(Collection entries)
__________

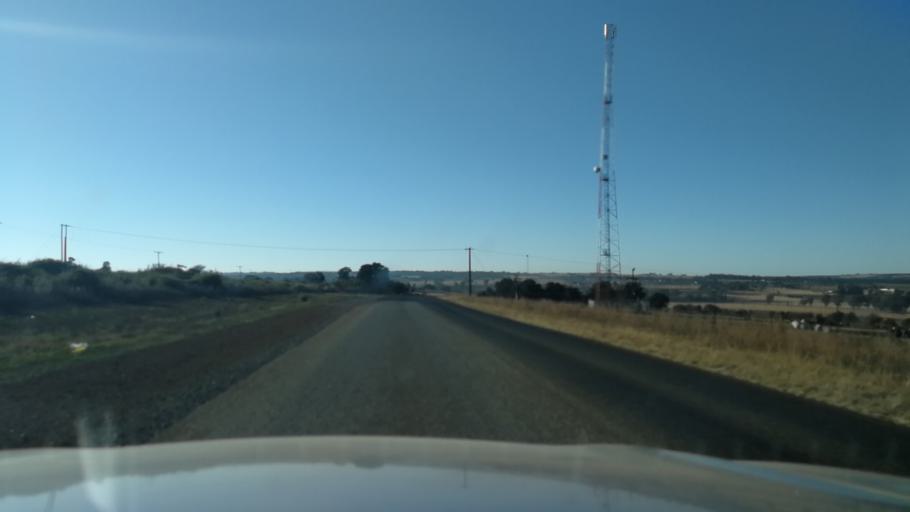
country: ZA
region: North-West
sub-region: Bojanala Platinum District Municipality
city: Rustenburg
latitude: -26.0001
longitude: 27.3090
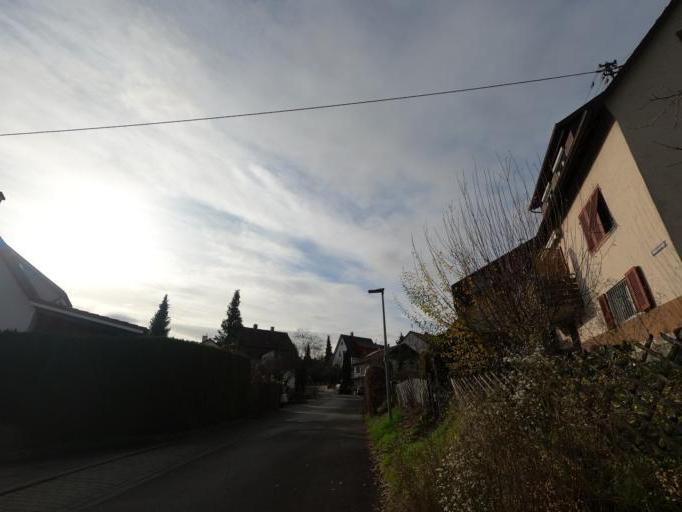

__________

Task brief -
Switch "latitude" to "lat" throughout all the records and repeat the lines with nothing else changed. Leave the pictures out of your answer.

Output for this task -
country: ZA
region: North-West
sub-region: Bojanala Platinum District Municipality
city: Rustenburg
lat: -26.0001
longitude: 27.3090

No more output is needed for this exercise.